Sermaye devleti her dönem hapishanelerdeki devrimci tutsakları teslim almayı öncelikli hedef olarak gördü. Pratikte de yaptığı her şey bu amaca hizmet etmektedir.
Hapishanelerde hayata geçirilen her uygulama faşizan baskı ve saldırganlık başlığı altında toplanabilir. Mecazi değil, gerçek anlamda baskı ve saldırganlık. Bu saldırganlık özellikle '95'den sonra sıklıkla katliam düzeyine çıkarıldı. '95 Eylül'ünde Buca Hapishanesinde 3 devrimci tutsağın katledilmesinden kısa bir süre sonra 4 Ocak 1996 yılında Ümraniye Hapishanesi'ne yapılan saldırıyla 4 devrimci tutsak katledildi. Saldırı 95 Eylül'ünde Buca Hapishanesi'nde olduğu gibi, yine DHKP/C davasından tutsakların bulunduğu koğuşa yönelik gerçekleşti.
Hak gasplarıyla başlayan saldırı
Ümraniye Hapishanesi'nde tutsaklar engellenen görüş hakkı için eylemler yapıyordu. Katliam öncesi 13 Aralık 1995'te polis ve jandarmanın gerçekleştirdiği saldırıda 4’ü ağır, 70’den fazla tutsak yaralandı.
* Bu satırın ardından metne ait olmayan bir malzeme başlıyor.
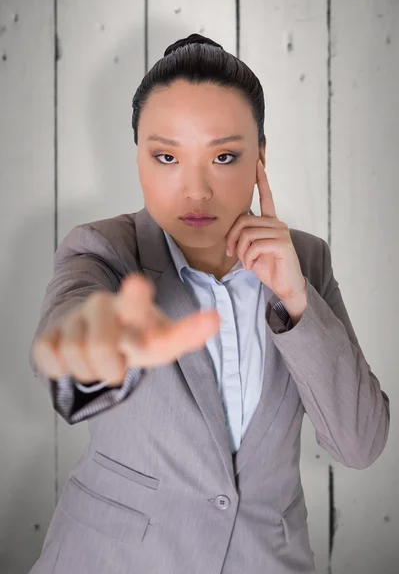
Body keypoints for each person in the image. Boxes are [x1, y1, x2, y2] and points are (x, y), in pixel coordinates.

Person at [28, 33, 390, 574]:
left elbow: (361, 444)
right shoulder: (104, 249)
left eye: (224, 156)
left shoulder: (307, 261)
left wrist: (296, 302)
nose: (195, 190)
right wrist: (91, 343)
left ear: (260, 157)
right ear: (138, 158)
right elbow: (73, 323)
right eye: (166, 156)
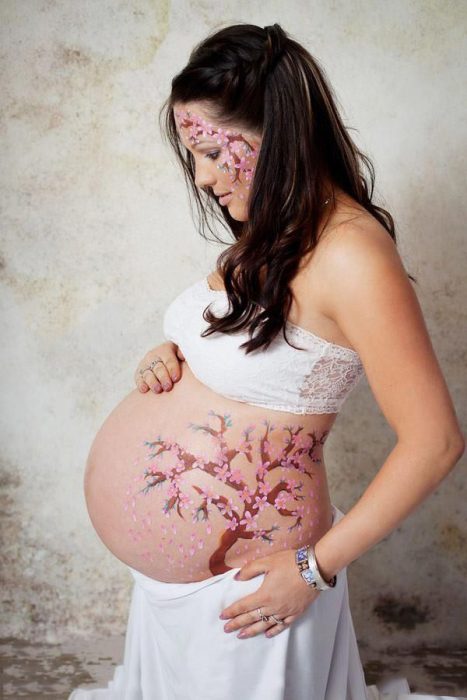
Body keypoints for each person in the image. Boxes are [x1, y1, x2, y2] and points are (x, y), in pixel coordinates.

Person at [69, 23, 465, 700]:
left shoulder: (352, 256)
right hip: (177, 596)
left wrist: (311, 571)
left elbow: (434, 443)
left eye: (209, 152)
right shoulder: (273, 230)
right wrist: (173, 356)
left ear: (275, 135)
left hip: (255, 595)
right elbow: (259, 358)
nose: (200, 176)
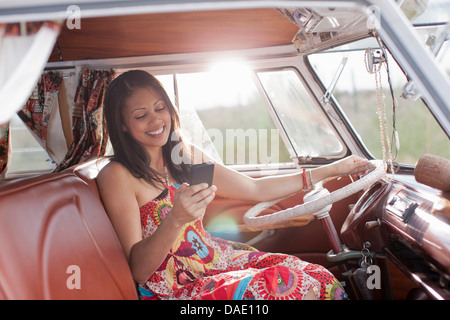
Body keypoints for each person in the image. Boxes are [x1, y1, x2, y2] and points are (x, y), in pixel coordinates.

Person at [97, 70, 370, 300]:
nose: (156, 121)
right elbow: (139, 270)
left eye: (160, 108)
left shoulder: (183, 153)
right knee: (291, 285)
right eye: (140, 115)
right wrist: (176, 220)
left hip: (215, 260)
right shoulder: (117, 175)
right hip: (176, 286)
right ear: (121, 125)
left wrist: (331, 170)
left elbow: (254, 189)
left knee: (316, 275)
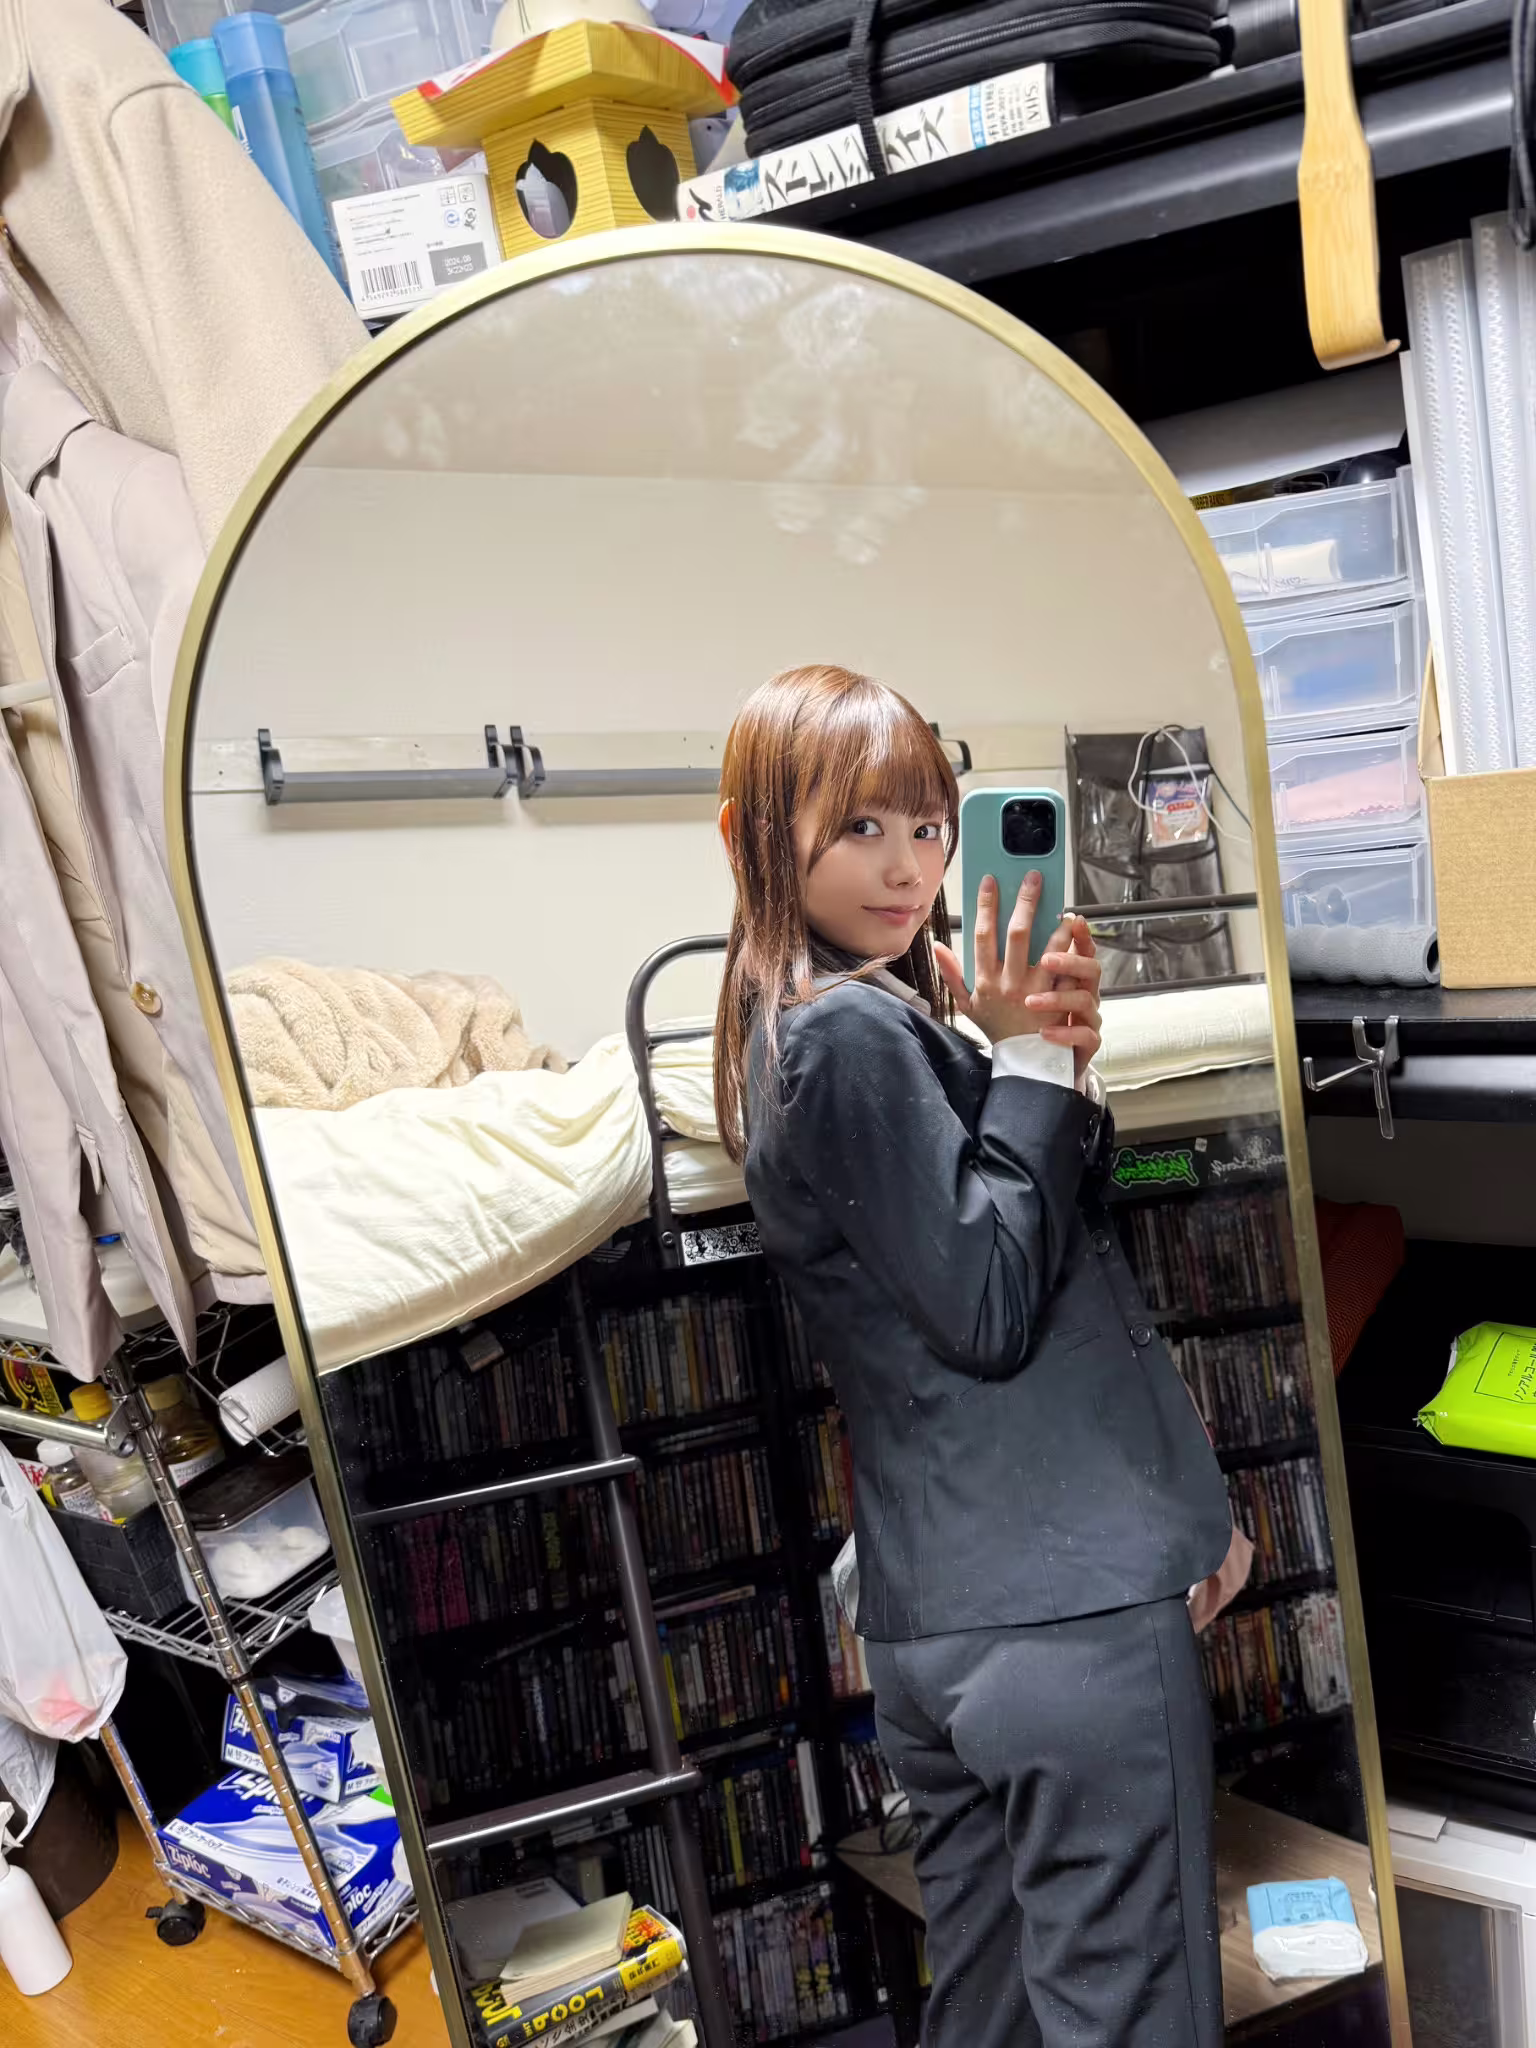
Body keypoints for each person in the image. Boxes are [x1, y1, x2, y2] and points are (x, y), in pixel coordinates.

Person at [713, 664, 1243, 2048]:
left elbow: (1027, 1252)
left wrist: (1047, 1063)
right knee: (1129, 2017)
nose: (910, 867)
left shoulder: (820, 1029)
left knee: (992, 2014)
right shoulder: (847, 1035)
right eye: (861, 829)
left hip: (942, 1625)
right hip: (1062, 1614)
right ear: (753, 836)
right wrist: (1025, 1066)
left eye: (928, 827)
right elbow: (995, 1300)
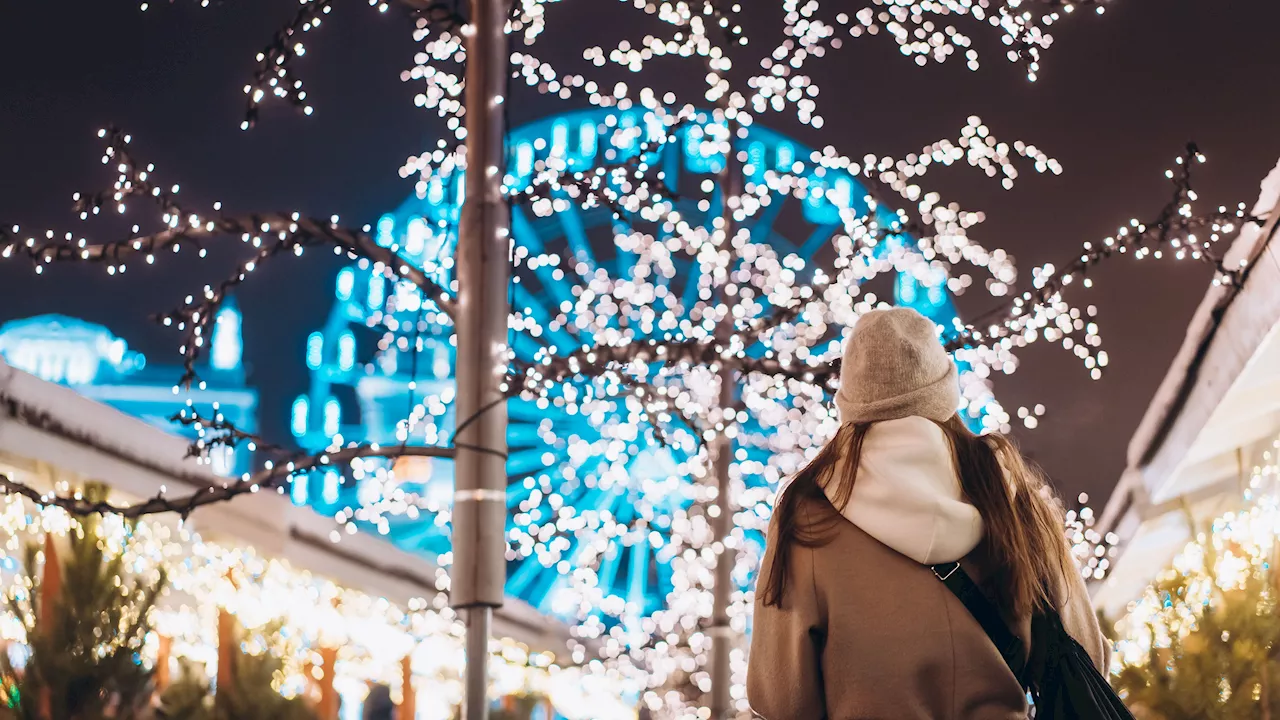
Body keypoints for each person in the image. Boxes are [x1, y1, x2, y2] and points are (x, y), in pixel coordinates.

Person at [746, 307, 1108, 720]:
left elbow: (779, 698)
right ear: (943, 390)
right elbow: (1086, 652)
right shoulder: (1008, 492)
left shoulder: (809, 512)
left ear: (850, 398)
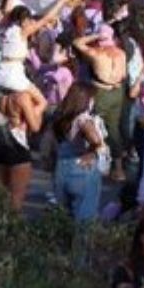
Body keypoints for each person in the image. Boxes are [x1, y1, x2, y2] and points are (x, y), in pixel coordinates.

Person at [74, 23, 129, 183]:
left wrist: (95, 35)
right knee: (113, 128)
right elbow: (124, 74)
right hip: (117, 91)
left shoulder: (97, 53)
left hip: (101, 91)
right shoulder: (121, 53)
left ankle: (96, 164)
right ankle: (118, 169)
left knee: (93, 126)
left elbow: (77, 43)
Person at [0, 61, 47, 212]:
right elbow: (35, 127)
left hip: (0, 145)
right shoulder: (22, 97)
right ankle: (12, 225)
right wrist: (41, 106)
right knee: (16, 198)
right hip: (17, 145)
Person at [50, 81, 108, 223]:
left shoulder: (60, 117)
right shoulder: (83, 119)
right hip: (82, 169)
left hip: (62, 167)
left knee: (63, 218)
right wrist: (93, 152)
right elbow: (96, 140)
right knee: (84, 219)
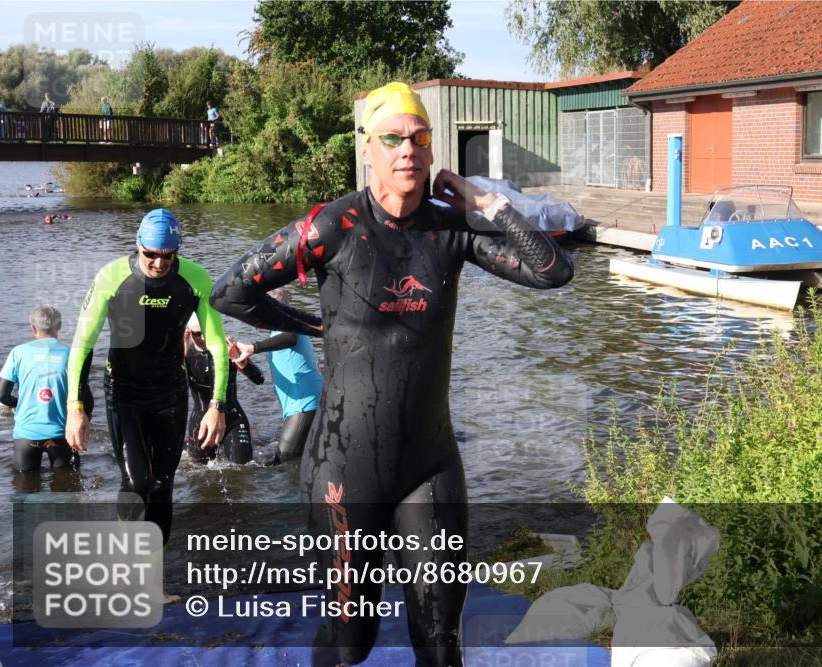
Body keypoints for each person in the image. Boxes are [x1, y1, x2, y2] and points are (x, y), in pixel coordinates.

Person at [211, 81, 573, 665]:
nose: (408, 149)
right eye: (393, 138)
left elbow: (554, 271)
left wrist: (488, 204)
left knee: (439, 641)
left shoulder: (450, 228)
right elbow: (232, 290)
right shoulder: (331, 228)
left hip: (429, 465)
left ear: (431, 153)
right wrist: (310, 322)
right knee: (353, 641)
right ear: (369, 151)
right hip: (343, 466)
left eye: (419, 137)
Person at [65, 208, 228, 548]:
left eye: (166, 256)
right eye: (149, 254)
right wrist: (75, 407)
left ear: (177, 251)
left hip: (170, 390)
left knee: (162, 486)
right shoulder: (112, 277)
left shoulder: (195, 279)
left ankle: (152, 580)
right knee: (138, 482)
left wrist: (217, 405)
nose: (157, 263)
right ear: (138, 246)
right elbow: (82, 346)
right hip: (124, 392)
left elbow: (216, 343)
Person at [227, 288, 322, 464]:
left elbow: (291, 338)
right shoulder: (279, 332)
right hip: (302, 404)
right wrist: (239, 360)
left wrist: (253, 347)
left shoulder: (290, 329)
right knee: (299, 458)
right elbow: (261, 378)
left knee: (283, 461)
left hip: (304, 405)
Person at [0, 305, 92, 472]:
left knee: (24, 488)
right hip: (63, 434)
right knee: (66, 488)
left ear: (33, 327)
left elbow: (2, 395)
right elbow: (86, 398)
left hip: (26, 435)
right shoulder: (72, 355)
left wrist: (19, 403)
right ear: (60, 325)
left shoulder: (18, 353)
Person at [185, 313, 264, 465]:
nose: (202, 338)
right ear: (189, 332)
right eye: (197, 334)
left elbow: (259, 379)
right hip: (200, 420)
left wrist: (239, 359)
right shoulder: (186, 353)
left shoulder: (226, 348)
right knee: (196, 470)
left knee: (243, 468)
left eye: (206, 332)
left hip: (232, 417)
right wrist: (178, 360)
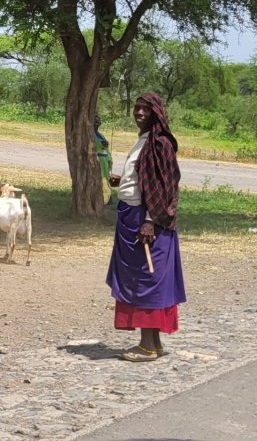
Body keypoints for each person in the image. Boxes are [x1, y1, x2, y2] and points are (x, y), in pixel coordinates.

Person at [105, 92, 186, 362]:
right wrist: (124, 181)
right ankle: (154, 344)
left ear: (157, 113)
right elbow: (145, 178)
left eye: (145, 109)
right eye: (137, 108)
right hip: (131, 215)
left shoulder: (160, 144)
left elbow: (165, 187)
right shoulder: (144, 140)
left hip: (147, 221)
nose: (139, 113)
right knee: (138, 277)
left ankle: (148, 346)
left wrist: (150, 220)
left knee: (147, 279)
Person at [95, 114, 113, 206]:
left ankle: (106, 200)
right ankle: (102, 200)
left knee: (105, 180)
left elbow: (104, 148)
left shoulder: (99, 134)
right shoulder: (89, 135)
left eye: (99, 121)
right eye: (95, 120)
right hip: (98, 163)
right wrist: (101, 145)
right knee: (101, 182)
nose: (98, 122)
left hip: (104, 163)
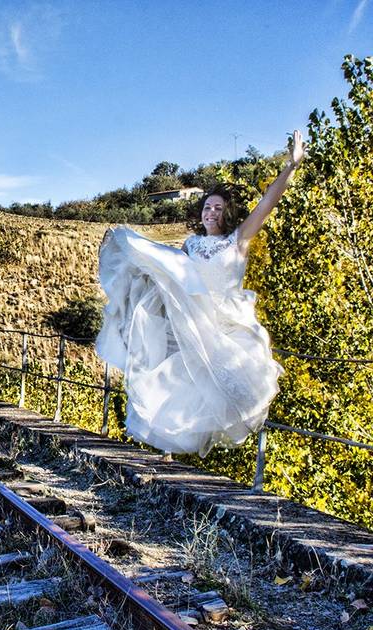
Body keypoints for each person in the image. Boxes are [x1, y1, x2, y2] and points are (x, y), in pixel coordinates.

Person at [96, 131, 305, 456]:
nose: (210, 212)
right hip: (194, 322)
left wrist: (291, 166)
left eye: (217, 208)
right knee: (175, 379)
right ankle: (169, 444)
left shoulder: (237, 240)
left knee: (234, 385)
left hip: (226, 324)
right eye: (207, 207)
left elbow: (267, 203)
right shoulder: (190, 244)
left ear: (227, 212)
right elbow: (173, 276)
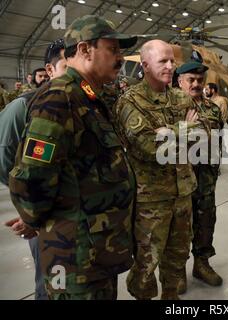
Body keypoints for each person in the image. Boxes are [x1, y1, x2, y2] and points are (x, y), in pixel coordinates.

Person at [8, 15, 138, 300]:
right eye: (113, 49)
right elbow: (31, 176)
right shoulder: (59, 98)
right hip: (75, 258)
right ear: (85, 50)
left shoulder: (87, 97)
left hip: (96, 253)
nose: (120, 57)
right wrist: (35, 217)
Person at [113, 39, 198, 300]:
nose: (171, 66)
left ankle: (170, 298)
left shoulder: (181, 97)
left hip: (182, 194)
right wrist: (181, 130)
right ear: (146, 64)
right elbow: (149, 148)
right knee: (146, 263)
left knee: (178, 256)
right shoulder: (131, 101)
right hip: (151, 200)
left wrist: (167, 133)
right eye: (163, 61)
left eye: (172, 60)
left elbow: (205, 136)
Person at [1, 38, 67, 300]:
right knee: (51, 284)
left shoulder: (84, 106)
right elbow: (5, 158)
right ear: (49, 72)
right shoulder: (23, 106)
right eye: (66, 67)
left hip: (78, 218)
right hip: (45, 216)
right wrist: (31, 206)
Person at [176, 61, 224, 294]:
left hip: (206, 180)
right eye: (191, 80)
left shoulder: (213, 109)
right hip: (180, 182)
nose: (196, 84)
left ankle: (201, 264)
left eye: (199, 80)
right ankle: (177, 271)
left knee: (205, 221)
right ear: (180, 81)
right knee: (181, 226)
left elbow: (218, 139)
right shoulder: (170, 108)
4 Ocak 1996 sabahı ise, askerler koğuşlara katliam amacıyla saldırdı. Saldırı sırasında koğuşta bulunan tutsakların anlatımına göre, katledilen tutsaklar koğuşun tuvaletine götürülerek öldüresiye fiziki işkenceye maruz kaldılar. Abdülmecid Seçkin, Orhan Özen, Rıza Boybaş, Gültekin Beyhan kaldırıldıkları hastanede ölümsüzleşti ve saldırıda 40 tutsak da yaralandı.
Katliamın ardından 20 gardiyan açığa alındı. Dönemin Ceza ve Tevkif Evleri Genel Müdürü Zeki Güngör’ün katliama dair açıklaması ise "askerler aşırıya kaçtı" oldu. Katliamın ardından başlatılan soruşturma ise takipsizliğe uğradı. Bir katliamın daha (cezasızlık bir yana) dava bile açılmadan sermaye devleti tarafından üstü örtüldü.
Hapishaneler topyekûn saldırının bir cephesidir
Hapishanelere yönelik her saldırının, devrimci muhalefete yönelik topyekûn saldırının ön cephesi olduğunu Ümraniye Hapishanesi katliamı sonrasında yaşananlar net olarak gözler önüne serdi.
Sermaye devleti katledilen tutsakların 8 Ocak 1996’da Alibeyköy’de yapılan cenaze törenine de saldırdı. Törene katılanlar gözaltına alınarak Eyüp Kapalı Spor Salonu’na götürüldü ve işkence gördü. Gözaltına alınanlar arasında bulunan Evrensel Gazetesi muhabiri Metin Göktepe, polislerce dövülerek katledildi. Göktepe'nin cansız bedeni, 9 Ocak'tan sonra spor salonunun yakınlarında bulundu. Göktepe'nin katledildiği Adli Tıp raporuyla ispatlansa da açılan dava yine cezasızlıkla sonuçlandı.
Sonuç olarak, hapishanelere yönelik her saldırı, işçilere, emekçilere ve devrimcilere yönelik topyekûn saldırının bir cephesidir sadece. Sermaye devletinin topyekûn saldırısına karşı topyekûn mücadelenin yükseltilmesi gerektiğini Ümraniye Hapishanesi Katliamı ve sonrasında yaşananlar daha çarpıcı bir biçimde ortaya koymuştur.